**PROBLEM STATEMENT**
Taking the line that contains "دلیل نیاز به آن: اگر" as the first, copy each line exactly up to and including the last line below.

##########

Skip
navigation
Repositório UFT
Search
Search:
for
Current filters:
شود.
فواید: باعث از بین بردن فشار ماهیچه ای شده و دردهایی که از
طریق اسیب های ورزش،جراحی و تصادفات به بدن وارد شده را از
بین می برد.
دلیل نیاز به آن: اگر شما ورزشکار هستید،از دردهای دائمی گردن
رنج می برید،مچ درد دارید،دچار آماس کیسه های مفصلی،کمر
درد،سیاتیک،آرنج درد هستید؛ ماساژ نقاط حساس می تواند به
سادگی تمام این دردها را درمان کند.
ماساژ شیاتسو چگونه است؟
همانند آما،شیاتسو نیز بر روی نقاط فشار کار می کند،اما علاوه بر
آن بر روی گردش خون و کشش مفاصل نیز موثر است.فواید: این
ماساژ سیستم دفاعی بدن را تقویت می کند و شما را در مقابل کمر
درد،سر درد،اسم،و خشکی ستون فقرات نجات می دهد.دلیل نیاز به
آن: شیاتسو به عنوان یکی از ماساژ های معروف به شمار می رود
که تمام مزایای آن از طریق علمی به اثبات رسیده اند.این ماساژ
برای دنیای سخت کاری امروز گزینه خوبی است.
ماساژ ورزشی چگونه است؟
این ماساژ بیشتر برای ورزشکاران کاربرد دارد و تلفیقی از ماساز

##########

**TASK SOLUTION**
دلیل نیاز به آن: اگر شما ورزشکار هستید،از دردهای دائمی گردن
رنج می برید،مچ درد دارید،دچار آماس کیسه های مفصلی،کمر
درد،سیاتیک،آرنج درد هستید؛ ماساژ نقاط حساس می تواند به
سادگی تمام این دردها را درمان کند.
ماساژ شیاتسو چگونه است؟
همانند آما،شیاتسو نیز بر روی نقاط فشار کار می کند،اما علاوه بر
آن بر روی گردش خون و کشش مفاصل نیز موثر است.فواید: این
ماساژ سیستم دفاعی بدن را تقویت می کند و شما را در مقابل کمر
درد،سر درد،اسم،و خشکی ستون فقرات نجات می دهد.دلیل نیاز به
آن: شیاتسو به عنوان یکی از ماساژ های معروف به شمار می رود
که تمام مزایای آن از طریق علمی به اثبات رسیده اند.این ماساژ
برای دنیای سخت کاری امروز گزینه خوبی است.
ماساژ ورزشی چگونه است؟
این ماساژ بیشتر برای ورزشکاران کاربرد دارد و تلفیقی از ماساز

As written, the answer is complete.